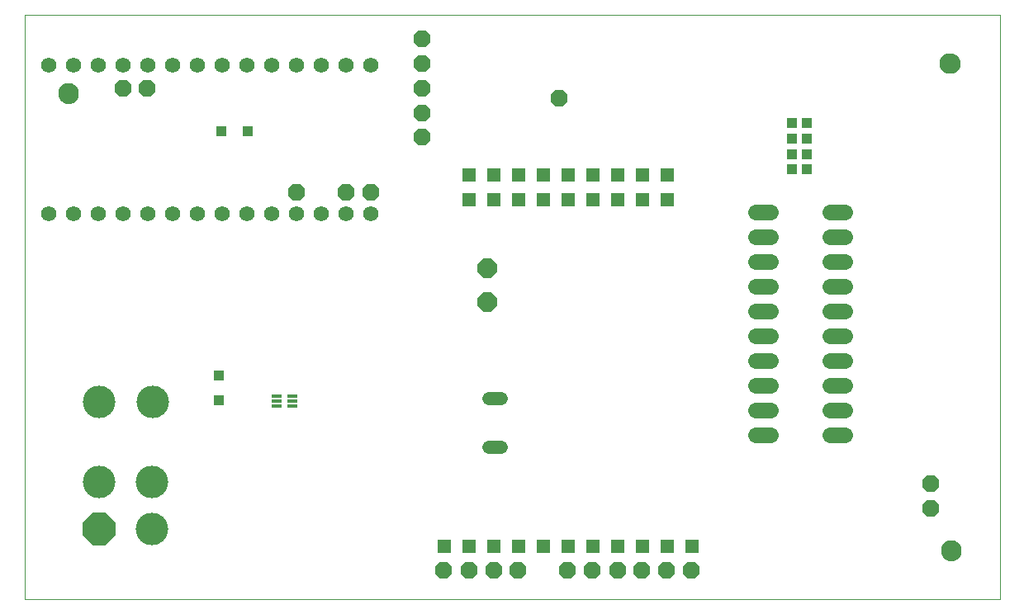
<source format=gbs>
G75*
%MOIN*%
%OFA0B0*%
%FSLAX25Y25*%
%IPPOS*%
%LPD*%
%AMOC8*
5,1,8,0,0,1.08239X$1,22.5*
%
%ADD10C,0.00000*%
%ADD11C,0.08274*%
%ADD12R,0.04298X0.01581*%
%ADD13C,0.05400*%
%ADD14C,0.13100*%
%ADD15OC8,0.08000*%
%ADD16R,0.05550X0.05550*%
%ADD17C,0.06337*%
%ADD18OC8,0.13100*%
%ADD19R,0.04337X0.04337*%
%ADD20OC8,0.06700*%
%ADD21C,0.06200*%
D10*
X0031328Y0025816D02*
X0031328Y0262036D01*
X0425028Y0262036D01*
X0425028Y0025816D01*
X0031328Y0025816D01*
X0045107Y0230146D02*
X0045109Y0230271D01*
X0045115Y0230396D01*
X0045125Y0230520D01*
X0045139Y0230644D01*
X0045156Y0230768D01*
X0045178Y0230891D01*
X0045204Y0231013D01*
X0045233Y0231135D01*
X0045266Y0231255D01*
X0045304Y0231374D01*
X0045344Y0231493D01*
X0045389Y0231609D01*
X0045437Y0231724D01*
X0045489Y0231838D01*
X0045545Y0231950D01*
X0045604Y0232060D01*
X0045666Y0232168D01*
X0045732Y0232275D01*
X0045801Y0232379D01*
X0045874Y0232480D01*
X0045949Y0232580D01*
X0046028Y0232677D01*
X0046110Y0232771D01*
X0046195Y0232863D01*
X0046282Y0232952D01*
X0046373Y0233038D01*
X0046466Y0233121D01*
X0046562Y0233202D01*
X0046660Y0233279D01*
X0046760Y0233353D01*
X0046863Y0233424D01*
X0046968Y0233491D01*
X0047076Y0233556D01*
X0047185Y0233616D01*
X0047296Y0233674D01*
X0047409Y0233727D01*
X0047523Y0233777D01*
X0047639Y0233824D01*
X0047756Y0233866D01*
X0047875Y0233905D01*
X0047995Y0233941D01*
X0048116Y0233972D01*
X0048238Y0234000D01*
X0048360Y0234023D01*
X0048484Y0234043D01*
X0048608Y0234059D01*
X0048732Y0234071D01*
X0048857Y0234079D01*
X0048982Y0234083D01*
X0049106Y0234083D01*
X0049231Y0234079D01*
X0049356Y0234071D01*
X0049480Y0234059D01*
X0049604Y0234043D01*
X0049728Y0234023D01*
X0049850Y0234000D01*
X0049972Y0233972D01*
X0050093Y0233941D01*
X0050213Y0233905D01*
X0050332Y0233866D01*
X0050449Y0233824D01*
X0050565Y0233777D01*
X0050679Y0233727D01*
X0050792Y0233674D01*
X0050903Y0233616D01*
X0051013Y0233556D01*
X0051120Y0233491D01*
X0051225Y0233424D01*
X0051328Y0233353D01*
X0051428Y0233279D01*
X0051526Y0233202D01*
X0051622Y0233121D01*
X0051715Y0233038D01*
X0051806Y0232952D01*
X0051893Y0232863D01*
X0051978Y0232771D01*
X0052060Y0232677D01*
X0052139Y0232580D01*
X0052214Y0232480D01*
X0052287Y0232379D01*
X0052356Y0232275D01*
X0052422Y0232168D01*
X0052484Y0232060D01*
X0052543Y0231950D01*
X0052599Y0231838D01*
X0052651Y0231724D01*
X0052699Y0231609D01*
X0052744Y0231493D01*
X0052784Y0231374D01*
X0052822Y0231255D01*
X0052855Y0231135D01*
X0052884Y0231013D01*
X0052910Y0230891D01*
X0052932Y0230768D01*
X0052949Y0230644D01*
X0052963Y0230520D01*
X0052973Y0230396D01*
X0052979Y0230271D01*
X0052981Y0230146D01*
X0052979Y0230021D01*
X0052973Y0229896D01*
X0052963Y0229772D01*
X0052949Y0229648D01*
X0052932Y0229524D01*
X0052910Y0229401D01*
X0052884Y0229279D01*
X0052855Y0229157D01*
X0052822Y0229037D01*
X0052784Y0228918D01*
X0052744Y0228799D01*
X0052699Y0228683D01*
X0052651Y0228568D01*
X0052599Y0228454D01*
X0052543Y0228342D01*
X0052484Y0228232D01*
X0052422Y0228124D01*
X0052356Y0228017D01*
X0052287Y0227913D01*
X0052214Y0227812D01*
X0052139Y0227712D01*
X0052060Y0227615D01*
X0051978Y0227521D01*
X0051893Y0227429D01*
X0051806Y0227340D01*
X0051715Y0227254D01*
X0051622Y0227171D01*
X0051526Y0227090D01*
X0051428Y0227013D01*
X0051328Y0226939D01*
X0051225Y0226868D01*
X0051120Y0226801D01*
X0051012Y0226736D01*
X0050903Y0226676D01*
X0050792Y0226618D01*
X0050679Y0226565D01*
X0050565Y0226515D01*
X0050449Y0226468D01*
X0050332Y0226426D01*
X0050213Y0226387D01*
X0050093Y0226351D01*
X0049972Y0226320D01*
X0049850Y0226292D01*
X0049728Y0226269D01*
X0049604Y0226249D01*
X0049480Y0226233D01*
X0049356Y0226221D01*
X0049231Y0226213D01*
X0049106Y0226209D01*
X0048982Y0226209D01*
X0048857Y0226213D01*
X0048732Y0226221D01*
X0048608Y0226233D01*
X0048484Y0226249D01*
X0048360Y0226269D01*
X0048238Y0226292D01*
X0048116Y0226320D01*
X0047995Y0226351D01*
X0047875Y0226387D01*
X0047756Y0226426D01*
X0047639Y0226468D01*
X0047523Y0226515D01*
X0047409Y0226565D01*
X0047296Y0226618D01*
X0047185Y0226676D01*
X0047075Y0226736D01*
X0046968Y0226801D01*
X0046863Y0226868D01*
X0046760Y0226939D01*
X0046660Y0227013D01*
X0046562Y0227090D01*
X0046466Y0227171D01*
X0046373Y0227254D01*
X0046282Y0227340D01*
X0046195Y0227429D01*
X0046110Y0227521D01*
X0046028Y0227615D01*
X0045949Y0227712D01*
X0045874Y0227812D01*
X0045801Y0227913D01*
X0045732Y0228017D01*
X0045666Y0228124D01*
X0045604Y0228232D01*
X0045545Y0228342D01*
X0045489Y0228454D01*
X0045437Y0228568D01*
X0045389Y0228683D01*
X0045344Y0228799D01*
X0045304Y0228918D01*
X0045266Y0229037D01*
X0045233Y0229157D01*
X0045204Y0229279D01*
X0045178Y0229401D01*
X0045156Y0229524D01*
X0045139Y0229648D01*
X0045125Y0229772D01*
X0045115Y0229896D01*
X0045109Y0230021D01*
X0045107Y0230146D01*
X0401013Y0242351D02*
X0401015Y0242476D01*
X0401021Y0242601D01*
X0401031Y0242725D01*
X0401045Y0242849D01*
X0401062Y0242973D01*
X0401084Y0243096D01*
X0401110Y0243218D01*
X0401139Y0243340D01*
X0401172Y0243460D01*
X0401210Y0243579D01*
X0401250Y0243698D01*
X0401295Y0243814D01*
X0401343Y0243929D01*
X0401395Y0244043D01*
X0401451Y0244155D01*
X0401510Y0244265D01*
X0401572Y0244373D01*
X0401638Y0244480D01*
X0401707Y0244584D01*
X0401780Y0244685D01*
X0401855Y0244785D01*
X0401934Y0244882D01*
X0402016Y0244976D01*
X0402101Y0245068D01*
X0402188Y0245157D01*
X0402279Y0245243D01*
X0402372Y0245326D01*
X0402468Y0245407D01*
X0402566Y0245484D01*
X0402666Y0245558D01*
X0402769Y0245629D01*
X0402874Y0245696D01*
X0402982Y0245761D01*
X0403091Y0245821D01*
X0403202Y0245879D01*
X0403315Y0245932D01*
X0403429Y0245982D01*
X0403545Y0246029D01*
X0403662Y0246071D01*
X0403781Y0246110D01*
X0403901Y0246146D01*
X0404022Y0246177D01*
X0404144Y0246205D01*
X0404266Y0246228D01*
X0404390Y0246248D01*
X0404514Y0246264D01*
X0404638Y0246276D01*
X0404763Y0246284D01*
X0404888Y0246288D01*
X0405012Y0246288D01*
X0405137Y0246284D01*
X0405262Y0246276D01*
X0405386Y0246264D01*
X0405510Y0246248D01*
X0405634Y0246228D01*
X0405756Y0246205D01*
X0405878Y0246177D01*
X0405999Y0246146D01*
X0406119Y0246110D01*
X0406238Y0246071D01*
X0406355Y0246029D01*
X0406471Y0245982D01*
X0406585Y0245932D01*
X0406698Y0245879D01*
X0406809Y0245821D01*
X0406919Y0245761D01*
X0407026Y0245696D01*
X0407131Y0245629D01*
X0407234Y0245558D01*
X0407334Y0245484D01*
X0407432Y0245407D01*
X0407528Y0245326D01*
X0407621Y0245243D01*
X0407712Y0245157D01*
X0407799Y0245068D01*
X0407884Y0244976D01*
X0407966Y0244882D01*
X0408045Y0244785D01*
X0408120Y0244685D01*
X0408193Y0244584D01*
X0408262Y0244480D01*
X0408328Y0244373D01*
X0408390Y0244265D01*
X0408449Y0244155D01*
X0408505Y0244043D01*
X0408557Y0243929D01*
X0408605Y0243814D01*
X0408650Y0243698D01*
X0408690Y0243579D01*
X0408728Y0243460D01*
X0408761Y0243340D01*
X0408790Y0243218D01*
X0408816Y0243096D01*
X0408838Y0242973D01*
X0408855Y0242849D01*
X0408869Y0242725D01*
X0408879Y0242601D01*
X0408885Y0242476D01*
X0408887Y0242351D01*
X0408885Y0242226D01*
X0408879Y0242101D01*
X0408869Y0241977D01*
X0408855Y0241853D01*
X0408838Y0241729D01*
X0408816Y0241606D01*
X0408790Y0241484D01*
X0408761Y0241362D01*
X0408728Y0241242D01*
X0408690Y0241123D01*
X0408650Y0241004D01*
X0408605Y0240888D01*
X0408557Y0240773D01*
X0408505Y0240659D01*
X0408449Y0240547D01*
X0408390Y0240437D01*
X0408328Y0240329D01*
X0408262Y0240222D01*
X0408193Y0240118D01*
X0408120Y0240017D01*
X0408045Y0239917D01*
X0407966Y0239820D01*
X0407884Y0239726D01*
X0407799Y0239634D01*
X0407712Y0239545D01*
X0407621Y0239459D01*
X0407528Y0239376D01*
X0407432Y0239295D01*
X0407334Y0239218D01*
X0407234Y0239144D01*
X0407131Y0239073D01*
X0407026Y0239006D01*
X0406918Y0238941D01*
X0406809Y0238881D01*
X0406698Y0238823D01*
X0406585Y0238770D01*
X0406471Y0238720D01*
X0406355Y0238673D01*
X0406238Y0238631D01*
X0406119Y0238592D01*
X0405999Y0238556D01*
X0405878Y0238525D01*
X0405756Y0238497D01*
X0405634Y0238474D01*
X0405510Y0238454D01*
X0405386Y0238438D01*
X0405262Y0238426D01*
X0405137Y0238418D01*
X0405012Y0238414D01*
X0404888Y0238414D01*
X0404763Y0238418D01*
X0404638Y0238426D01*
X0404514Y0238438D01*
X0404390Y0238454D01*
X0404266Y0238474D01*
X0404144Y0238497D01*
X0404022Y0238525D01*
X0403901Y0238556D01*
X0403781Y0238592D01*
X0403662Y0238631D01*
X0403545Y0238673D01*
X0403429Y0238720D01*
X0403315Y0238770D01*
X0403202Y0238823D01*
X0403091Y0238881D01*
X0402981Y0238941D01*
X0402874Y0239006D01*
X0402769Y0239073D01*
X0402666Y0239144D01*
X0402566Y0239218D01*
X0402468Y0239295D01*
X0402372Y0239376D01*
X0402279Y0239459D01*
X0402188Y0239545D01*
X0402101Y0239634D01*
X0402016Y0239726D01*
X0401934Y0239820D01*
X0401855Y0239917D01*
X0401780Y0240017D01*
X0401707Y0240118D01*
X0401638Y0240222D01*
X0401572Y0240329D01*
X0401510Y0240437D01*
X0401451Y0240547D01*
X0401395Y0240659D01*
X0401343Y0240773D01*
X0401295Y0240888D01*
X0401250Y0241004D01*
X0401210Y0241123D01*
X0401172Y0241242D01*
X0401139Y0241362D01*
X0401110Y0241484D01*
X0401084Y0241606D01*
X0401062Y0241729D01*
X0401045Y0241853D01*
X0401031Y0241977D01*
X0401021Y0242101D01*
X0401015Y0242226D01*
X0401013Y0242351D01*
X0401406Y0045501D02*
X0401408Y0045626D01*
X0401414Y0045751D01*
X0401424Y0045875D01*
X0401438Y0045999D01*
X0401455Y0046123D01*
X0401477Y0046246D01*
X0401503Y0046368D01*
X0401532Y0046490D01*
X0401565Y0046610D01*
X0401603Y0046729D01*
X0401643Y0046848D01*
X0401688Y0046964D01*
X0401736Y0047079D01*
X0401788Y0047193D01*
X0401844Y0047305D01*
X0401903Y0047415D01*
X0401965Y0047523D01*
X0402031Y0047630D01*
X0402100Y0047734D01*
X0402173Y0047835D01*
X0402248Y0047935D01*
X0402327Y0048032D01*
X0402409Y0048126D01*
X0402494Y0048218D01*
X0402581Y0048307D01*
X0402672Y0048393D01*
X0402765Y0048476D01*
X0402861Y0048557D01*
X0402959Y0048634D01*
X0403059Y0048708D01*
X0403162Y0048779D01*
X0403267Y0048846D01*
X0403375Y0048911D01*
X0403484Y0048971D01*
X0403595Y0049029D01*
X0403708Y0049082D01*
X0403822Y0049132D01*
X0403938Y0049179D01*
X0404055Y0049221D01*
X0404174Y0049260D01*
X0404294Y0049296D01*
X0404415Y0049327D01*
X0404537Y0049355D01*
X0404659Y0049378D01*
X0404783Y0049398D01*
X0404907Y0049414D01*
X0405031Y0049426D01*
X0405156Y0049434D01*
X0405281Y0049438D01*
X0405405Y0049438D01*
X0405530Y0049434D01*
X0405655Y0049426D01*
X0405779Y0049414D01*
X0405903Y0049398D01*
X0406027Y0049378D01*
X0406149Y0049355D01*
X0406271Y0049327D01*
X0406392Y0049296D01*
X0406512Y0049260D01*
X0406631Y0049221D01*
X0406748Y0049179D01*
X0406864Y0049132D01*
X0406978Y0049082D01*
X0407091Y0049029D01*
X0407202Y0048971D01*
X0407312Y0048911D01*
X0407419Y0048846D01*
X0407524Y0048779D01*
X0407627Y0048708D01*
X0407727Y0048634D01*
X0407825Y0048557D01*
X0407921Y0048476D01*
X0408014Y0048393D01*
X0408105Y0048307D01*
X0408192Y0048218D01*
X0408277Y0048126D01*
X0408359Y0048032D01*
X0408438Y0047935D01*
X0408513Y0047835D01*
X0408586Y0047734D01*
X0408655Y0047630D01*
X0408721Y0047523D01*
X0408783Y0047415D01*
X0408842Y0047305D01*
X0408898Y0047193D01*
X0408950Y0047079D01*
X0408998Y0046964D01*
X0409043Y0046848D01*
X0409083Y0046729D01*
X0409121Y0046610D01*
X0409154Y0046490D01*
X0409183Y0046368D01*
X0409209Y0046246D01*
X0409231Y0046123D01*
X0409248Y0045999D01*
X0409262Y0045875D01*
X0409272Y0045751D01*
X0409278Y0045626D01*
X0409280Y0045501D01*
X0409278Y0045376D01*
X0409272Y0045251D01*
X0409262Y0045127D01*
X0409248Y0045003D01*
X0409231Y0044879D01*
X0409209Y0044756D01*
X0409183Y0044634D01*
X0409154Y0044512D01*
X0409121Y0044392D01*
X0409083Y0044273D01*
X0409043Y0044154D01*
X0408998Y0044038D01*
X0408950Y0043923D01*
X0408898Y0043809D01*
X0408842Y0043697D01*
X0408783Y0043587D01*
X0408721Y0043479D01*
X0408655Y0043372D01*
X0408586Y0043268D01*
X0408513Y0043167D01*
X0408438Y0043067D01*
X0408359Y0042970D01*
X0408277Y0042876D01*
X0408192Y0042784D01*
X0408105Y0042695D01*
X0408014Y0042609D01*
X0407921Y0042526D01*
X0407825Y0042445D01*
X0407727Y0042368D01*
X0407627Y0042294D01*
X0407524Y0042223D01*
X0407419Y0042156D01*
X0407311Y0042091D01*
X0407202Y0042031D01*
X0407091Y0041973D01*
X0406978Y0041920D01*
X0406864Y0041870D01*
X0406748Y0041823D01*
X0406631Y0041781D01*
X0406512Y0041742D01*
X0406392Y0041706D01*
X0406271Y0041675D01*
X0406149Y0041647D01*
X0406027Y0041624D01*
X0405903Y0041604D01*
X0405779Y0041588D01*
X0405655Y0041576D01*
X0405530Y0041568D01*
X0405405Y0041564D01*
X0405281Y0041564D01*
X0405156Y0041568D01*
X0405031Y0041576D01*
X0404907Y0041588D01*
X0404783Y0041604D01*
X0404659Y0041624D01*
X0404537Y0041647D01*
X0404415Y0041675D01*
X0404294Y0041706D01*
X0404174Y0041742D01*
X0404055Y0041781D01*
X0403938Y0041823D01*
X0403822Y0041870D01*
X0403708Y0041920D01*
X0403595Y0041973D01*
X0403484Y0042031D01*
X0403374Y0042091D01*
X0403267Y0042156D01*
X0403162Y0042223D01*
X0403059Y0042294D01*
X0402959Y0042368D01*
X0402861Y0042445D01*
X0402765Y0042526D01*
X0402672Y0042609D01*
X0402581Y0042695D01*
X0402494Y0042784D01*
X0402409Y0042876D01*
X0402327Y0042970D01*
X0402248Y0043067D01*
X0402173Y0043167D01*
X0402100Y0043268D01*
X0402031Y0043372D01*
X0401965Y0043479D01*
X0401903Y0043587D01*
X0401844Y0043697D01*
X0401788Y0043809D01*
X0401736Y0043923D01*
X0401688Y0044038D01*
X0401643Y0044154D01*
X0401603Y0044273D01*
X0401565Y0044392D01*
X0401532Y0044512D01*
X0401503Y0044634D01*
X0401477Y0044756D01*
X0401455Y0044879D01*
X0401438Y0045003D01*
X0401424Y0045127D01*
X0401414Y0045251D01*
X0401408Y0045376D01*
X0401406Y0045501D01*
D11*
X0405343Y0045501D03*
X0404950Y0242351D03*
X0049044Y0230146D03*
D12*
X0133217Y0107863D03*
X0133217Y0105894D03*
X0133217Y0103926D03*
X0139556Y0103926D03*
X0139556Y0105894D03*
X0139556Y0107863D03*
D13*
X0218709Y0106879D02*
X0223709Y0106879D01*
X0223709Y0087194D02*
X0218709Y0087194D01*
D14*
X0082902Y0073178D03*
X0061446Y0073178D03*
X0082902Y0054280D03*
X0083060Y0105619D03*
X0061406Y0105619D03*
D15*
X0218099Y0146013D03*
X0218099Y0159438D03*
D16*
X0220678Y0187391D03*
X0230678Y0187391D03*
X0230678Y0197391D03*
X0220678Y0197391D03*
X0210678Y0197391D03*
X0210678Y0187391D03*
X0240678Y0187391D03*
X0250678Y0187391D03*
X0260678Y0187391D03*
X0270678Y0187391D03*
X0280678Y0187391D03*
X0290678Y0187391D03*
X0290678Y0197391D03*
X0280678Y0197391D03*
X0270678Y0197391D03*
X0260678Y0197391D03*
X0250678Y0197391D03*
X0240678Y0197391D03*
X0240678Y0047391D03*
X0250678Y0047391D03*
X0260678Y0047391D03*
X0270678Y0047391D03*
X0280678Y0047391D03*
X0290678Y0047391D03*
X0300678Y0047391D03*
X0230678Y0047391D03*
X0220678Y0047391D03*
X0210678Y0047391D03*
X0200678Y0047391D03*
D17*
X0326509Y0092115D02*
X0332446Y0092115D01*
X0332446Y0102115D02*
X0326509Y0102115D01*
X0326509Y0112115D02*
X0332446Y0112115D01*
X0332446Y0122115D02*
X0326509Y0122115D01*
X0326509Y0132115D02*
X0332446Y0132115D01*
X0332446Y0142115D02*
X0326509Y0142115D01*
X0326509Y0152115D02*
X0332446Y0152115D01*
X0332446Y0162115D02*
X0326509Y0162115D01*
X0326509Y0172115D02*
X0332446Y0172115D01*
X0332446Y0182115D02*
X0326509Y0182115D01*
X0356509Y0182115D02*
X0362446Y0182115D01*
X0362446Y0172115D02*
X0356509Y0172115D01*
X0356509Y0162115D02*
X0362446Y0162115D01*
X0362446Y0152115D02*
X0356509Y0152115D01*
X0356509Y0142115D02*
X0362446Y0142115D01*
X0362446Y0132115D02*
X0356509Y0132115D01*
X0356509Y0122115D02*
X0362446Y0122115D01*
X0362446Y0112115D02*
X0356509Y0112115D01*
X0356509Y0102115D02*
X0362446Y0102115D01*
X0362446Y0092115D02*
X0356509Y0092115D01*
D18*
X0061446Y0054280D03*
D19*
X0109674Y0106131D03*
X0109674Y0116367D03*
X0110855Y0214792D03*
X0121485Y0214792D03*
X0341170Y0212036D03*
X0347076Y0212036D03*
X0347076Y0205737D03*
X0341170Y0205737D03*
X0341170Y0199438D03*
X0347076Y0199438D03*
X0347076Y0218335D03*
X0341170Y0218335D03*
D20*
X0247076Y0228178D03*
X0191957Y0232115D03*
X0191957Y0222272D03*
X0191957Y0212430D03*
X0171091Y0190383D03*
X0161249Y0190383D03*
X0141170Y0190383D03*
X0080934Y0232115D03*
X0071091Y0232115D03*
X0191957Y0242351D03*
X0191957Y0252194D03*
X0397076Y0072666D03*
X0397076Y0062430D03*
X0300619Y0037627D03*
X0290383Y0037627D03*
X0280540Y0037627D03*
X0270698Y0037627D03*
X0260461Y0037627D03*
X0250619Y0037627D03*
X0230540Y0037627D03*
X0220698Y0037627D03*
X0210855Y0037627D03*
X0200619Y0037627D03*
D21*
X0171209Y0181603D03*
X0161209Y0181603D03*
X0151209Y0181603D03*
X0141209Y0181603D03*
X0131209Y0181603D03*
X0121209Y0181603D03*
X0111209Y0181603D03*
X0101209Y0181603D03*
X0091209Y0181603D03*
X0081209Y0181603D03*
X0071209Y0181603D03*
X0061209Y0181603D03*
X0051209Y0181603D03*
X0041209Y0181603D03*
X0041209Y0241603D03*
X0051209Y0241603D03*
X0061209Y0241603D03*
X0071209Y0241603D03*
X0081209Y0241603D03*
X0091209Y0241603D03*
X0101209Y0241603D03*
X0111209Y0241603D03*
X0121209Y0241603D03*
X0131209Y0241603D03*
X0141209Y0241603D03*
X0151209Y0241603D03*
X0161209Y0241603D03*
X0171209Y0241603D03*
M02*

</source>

:: Exercise ::
Look back at the entries above and repeat, unchanged, every line from the line holding "X0052287Y0232379D01*" through the line holding "X0051978Y0227521D01*".

:: Solution below ::
X0052287Y0232379D01*
X0052356Y0232275D01*
X0052422Y0232168D01*
X0052484Y0232060D01*
X0052543Y0231950D01*
X0052599Y0231838D01*
X0052651Y0231724D01*
X0052699Y0231609D01*
X0052744Y0231493D01*
X0052784Y0231374D01*
X0052822Y0231255D01*
X0052855Y0231135D01*
X0052884Y0231013D01*
X0052910Y0230891D01*
X0052932Y0230768D01*
X0052949Y0230644D01*
X0052963Y0230520D01*
X0052973Y0230396D01*
X0052979Y0230271D01*
X0052981Y0230146D01*
X0052979Y0230021D01*
X0052973Y0229896D01*
X0052963Y0229772D01*
X0052949Y0229648D01*
X0052932Y0229524D01*
X0052910Y0229401D01*
X0052884Y0229279D01*
X0052855Y0229157D01*
X0052822Y0229037D01*
X0052784Y0228918D01*
X0052744Y0228799D01*
X0052699Y0228683D01*
X0052651Y0228568D01*
X0052599Y0228454D01*
X0052543Y0228342D01*
X0052484Y0228232D01*
X0052422Y0228124D01*
X0052356Y0228017D01*
X0052287Y0227913D01*
X0052214Y0227812D01*
X0052139Y0227712D01*
X0052060Y0227615D01*
X0051978Y0227521D01*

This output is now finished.